On SkyTG24 television Sunday night, Mr. Monti, 69, said “taxes need to be cut, but no one should be making promises that cannot be kept.”
Specifically, he said there is the “possibility” of reducing the national income tax (known as IRPEF) by one percentage point, freeze the value-added tax, which was raised by his government, and restructure the hated property tax that he introduced and which Mr. Berlusconi has vowed to scrap. Doing so does not necessarily mean Mr. Monti will cut it; it does mean that a greater proportion of the property tax might be set aside for struggling municipal governments.
Mr. Monti’s reversal on tax hikes is capturing the imagination of some voters ahead of the election, which is to be held on Feb. 24 and Feb. 24. The latest poll, released Sunday by ISPO, gave Mr. Monti’s centrist bloc about 15 per cent, putting it in third place, just ahead of the Five Star Movement led by comedian and anti-corruption activist Beppe Grillo. Previous polls had put the centrists at a mere 10 per cent.
The centre-left coalition, led by former communist Pier Luigi Bersani, remains in first place, with about 38 per cent, while Mr. Berlusoni’s centre-right bloc, which now includes its former partner, the Northern League, could pull as much as 28 per cent of the vote.
To non-Italians and many Italians themselves, the election is confusing: Blocs from the right, centre and left, a comedian with enough popularity to take entire regions (Mr. Grillo’s movement won the recent Sicilian elections), a resurgent Mr. Berlusconi and a wannabe technical prime minister, Mr. Monti, who is campaigning but not officially in the election (he is not a candidate because, as a senator for life, he is already a parliamentarian).
What is certain is that the Italian election is crucial for the health of Italy, the euro zone’s third largest economy, and, by extension, the health of Europe. The country is in deep recession, is leaderless – Mr. Monti, who resigned last month, is the caretaker premier – and is too big to bail out if it were to get shut out of the debt markets, as Greece, Ireland and Portugal were. While Italy’s sovereign bond yields have fallen considerably since Mr. Monti set up his unelected government, every European finance minister knows that another scent of blood could lure bond investors in for the kill.
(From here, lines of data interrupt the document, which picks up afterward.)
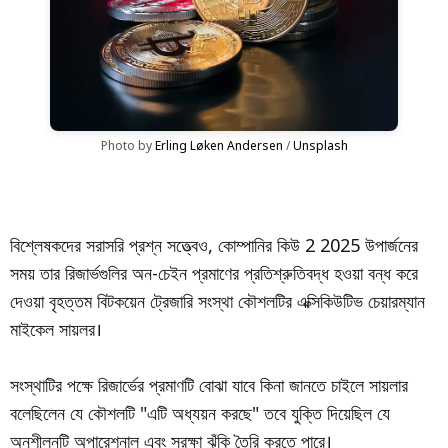
Photo by 
Erling Løken Andersen
 / 
Unsplash
বিশ্লেষকদের সরাসরি প্রশ্ন সত্ত্বেও, কোম্পানির কিউ 2 2025 উপার্জনের
সময় তার রিজার্ভগুলির অন-চেইন প্রমাণের প্রতিশ্রুতিবদ্ধ হওয়া বন্ধ করে
দেওয়া বৃহত্তম বিটকয়েন ট্রেজারি সংস্থা কৌশলটির এক্সিকিউটিভ চেয়ারম্যান
মাইকেল সায়লর।
সংস্থাটির পক্ষে রিজার্ভের প্রমাণটি বোঝা যাবে কিনা জানতে চাইলে সায়লার
বলেছিলেন যে কৌশলটি "এটি অধ্যয়ন করছে" তবে যুক্তি দিয়েছিল যে
অনুশীলনটি অপারেশনাল এবং সুরক্ষা ঝুঁকি তৈরি করতে পারে।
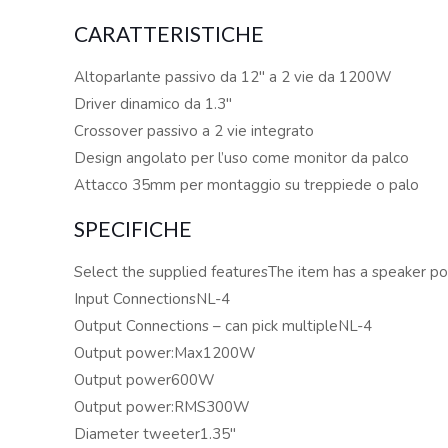
CARATTERISTICHE
Altoparlante passivo da 12″ a 2 vie da 1200W
Driver dinamico da 1.3″
Crossover passivo a 2 vie integrato
Design angolato per l’uso come monitor da palco
Attacco 35mm per montaggio su treppiede o palo
SPECIFICHE
Select the supplied featuresThe item has a speaker p
Input ConnectionsNL-4
Output Connections – can pick multipleNL-4
Output power:Max1200W
Output power600W
Output power:RMS300W
Diameter tweeter1.35″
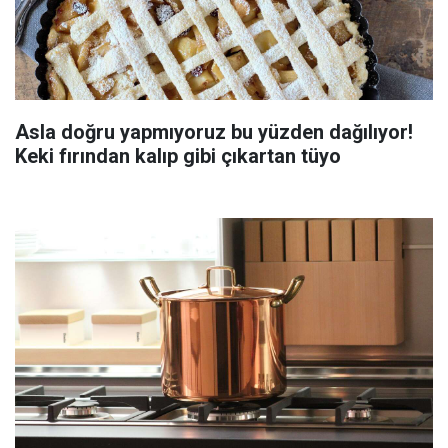
Asla doğru yapmıyoruz bu yüzden dağılıyor!
Keki fırından kalıp gibi çıkartan tüyo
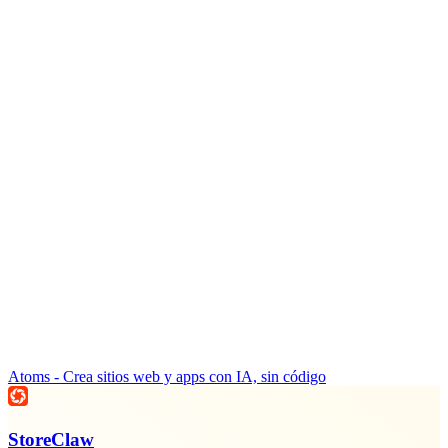
Atoms - Crea sitios web y apps con IA, sin código
StoreClaw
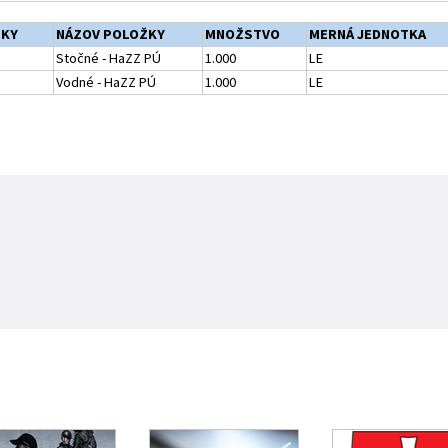
ŽKY
NÁZOV POLOŽKY
MNOŽSTVO
MERNÁ JEDNOTKA
Stočné - HaZZ PÚ
1.000
LE
Vodné - HaZZ PÚ
1.000
LE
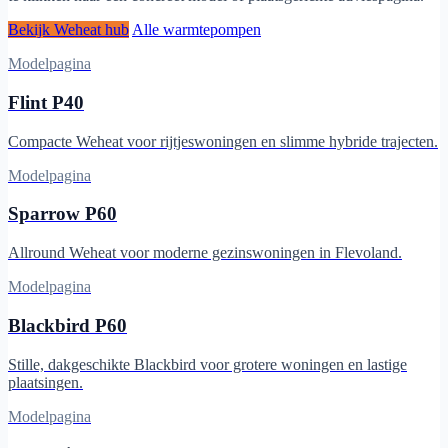
Bekijk Weheat hub
Alle warmtepompen
Modelpagina
Flint P40
Compacte Weheat voor rijtjeswoningen en slimme hybride trajecten.
Modelpagina
Sparrow P60
Allround Weheat voor moderne gezinswoningen in Flevoland.
Modelpagina
Blackbird P60
Stille, dakgeschikte Blackbird voor grotere woningen en lastige
plaatsingen.
Modelpagina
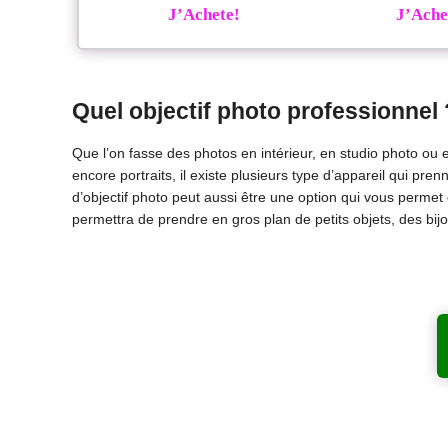
J’Achete!
J’Ache
Quel objectif photo professionnel 
Que l’on fasse des photos en intérieur, en studio photo ou e
encore portraits, il existe plusieurs type d’appareil qui pr
d’objectif photo peut aussi être une option qui vous permet 
permettra de prendre en gros plan de petits objets, des bi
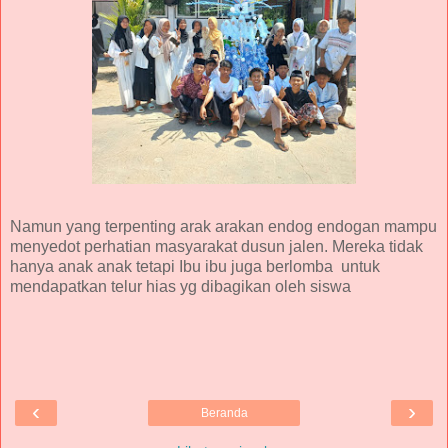
Namun yang terpenting arak arakan endog endogan mampu
menyedot perhatian masyarakat dusun jalen. Mereka tidak
hanya anak anak tetapi Ibu ibu juga berlomba untuk
mendapatkan telur hias yg dibagikan oleh siswa
‹
›
Beranda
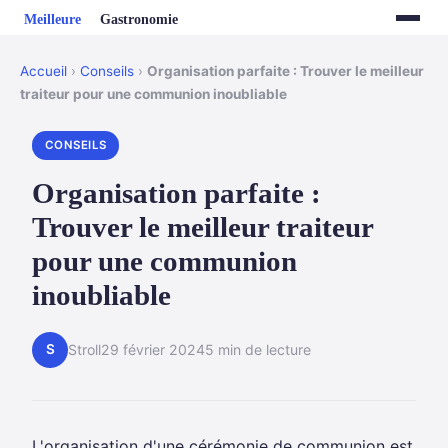
Accueil
›
Conseils
›
Organisation parfaite : Trouver le meilleur
traiteur pour une communion inoubliable
CONSEILS
Organisation parfaite :
Trouver le meilleur traiteur
pour une communion
inoubliable
S
Stroll
29 février 2024
5 min de lecture
L'organisation d'une cérémonie de communion est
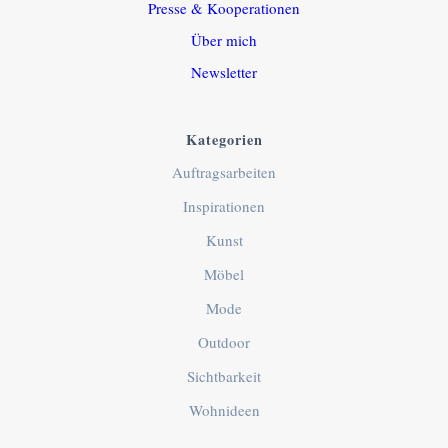
Presse & Kooperationen
Über mich
Newsletter
Kategorien
Auftragsarbeiten
Inspirationen
Kunst
Möbel
Mode
Outdoor
Sichtbarkeit
Wohnideen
A clear victory by Mr. Monti’s centrists, who are backed by the Italian industrialists, the Vatican and European leaders, or by Mr. Bersani’s centre-left, would welcomed by the markets. While Mr. Monti has shifted from tax hiker to tax cutter, he has vowed to keep the economic reform agenda intact. For his part, Mr. Bersani has vowed to do pretty much the same; austerity would not be scrapped should he win, though it probably would be diluted somewhat, a la Francois Hollande in France. Mr. Bersani had a credible record as a reformist in previous centre-left governments.
But the markets may not get what they want. Together, Mr. Berlusconi’s party, PdL, and the Northern League, which is based in Milan and wants to separate the rich industrial north from the rest of the country, could deny Mr. Bersani’s bloc the majority it needs (in Italy, majorities are required in both the Senate and the lower house, the Chamber of Deputies, to govern). Then there is Mr. Grillo. While his movement is sinking in the polls, it remains a competitive threat.
With the number of undecided voters at somewhere under 40 per cent, the election remains wide open with six weeks to go. A hung parliament is a possibility. So is a hung Italy. If the electoral battleground produces no clear winner, Italy’s economic reform will stall and investors will seek revenge. The intensity of the euro zone crisis will be decided next month.